------ EXERCISE MATERIALS

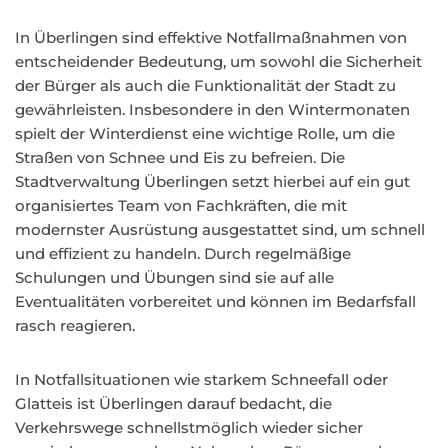
In Überlingen sind effektive Notfallmaßnahmen von
entscheidender Bedeutung, um sowohl die Sicherheit
der Bürger als auch die Funktionalität der Stadt zu
gewährleisten. Insbesondere in den Wintermonaten
spielt der Winterdienst eine wichtige Rolle, um die
Straßen von Schnee und Eis zu befreien. Die
Stadtverwaltung Überlingen setzt hierbei auf ein gut
organisiertes Team von Fachkräften, die mit
modernster Ausrüstung ausgestattet sind, um schnell
und effizient zu handeln. Durch regelmäßige
Schulungen und Übungen sind sie auf alle
Eventualitäten vorbereitet und können im Bedarfsfall
rasch reagieren.
In Notfallsituationen wie starkem Schneefall oder
Glatteis ist Überlingen darauf bedacht, die
Verkehrswege schnellstmöglich wieder sicher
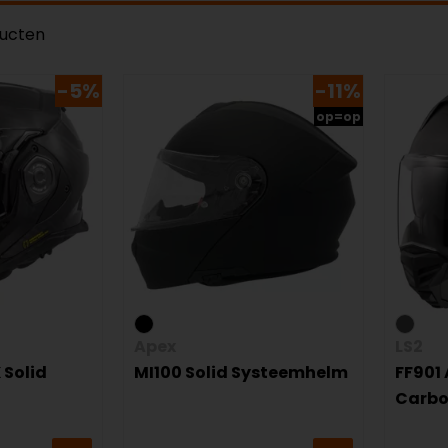
ducten
-5%
-11%
op=op
Apex
LS2
 Solid
MI100 Solid Systeemhelm
FF901 
Carbo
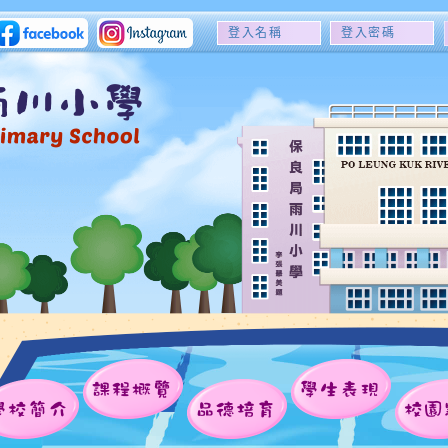
登
登
入
入
名
密
稱
碼
課程概覽
學生表現
學校簡介
品德培育
校園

------------

AIM OF THE TASK: Can you duplicate the text from all of the rows above line for line, leaving the pictures out of your answer?

ANSWER SECTION:
In Überlingen sind effektive Notfallmaßnahmen von
entscheidender Bedeutung, um sowohl die Sicherheit
der Bürger als auch die Funktionalität der Stadt zu
gewährleisten. Insbesondere in den Wintermonaten
spielt der Winterdienst eine wichtige Rolle, um die
Straßen von Schnee und Eis zu befreien. Die
Stadtverwaltung Überlingen setzt hierbei auf ein gut
organisiertes Team von Fachkräften, die mit
modernster Ausrüstung ausgestattet sind, um schnell
und effizient zu handeln. Durch regelmäßige
Schulungen und Übungen sind sie auf alle
Eventualitäten vorbereitet und können im Bedarfsfall
rasch reagieren.
In Notfallsituationen wie starkem Schneefall oder
Glatteis ist Überlingen darauf bedacht, die
Verkehrswege schnellstmöglich wieder sicher
ducten
-5%
-11%
op=op
Apex
LS2
 Solid
MI100 Solid Systeemhelm
FF901 
Carbo
登
登
入
入
名
密
稱
碼
課程概覽
學生表現
學校簡介
品德培育
校園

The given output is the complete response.